Tek adamlığın baskıcılığın böylesi!
"Gariptir ki bir taraftan matbuatı bu kadar baskı altında bulunduran Abdülhamid, diğer taraftan memlekette irfanın yükselmesi için ecnebi lisanların öğretilmesine ve milletin tenevvür etmesine çok çalışır ve...

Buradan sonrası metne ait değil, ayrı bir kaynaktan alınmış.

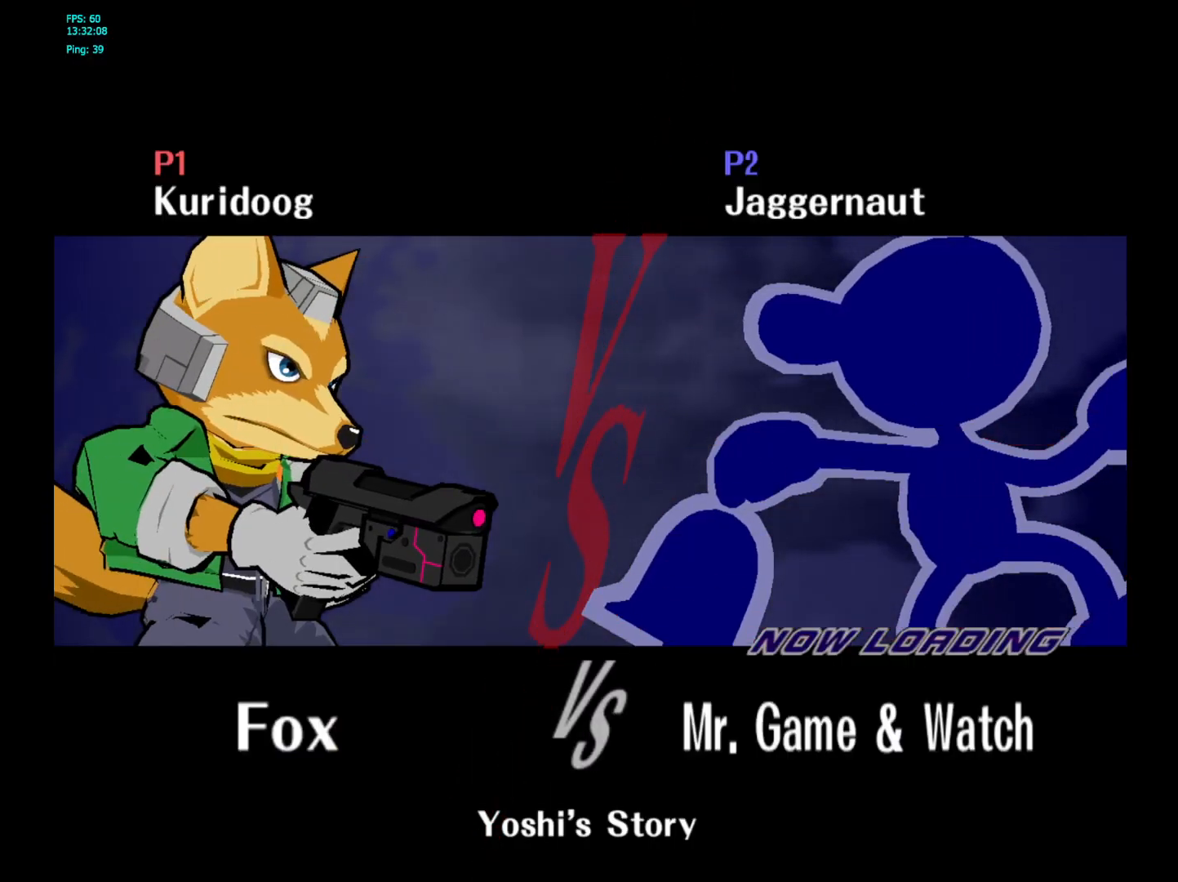
{"dt_ms": 500, "buttons": [], "left_stick": "center", "right_stick": "center", "events": []}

"Gariptir ki bir taraftan matbuatı bu kadar baskı altında bulunduran Abdülhamid, diğer taraftan memlekette irfanın yükselmesi için ecnebi lisanların öğretilmesine ve milletin tenevvür etmesine çok çalışır ve mekteplere ehemmiyet verirdi."
Bu satırları Celal Esad Arseven'in Sanat ve Siyaset Hatıralarım isimli eserinden aktardım. Aktardım, çünkü Arseven'in garip bulduğu bu hal o günden bugüne bu ülkede olup da bu ülkeye yabancı olanların çelişkisine işaret ediyor. Ben onların hepsine birden Batıcılar diyorum.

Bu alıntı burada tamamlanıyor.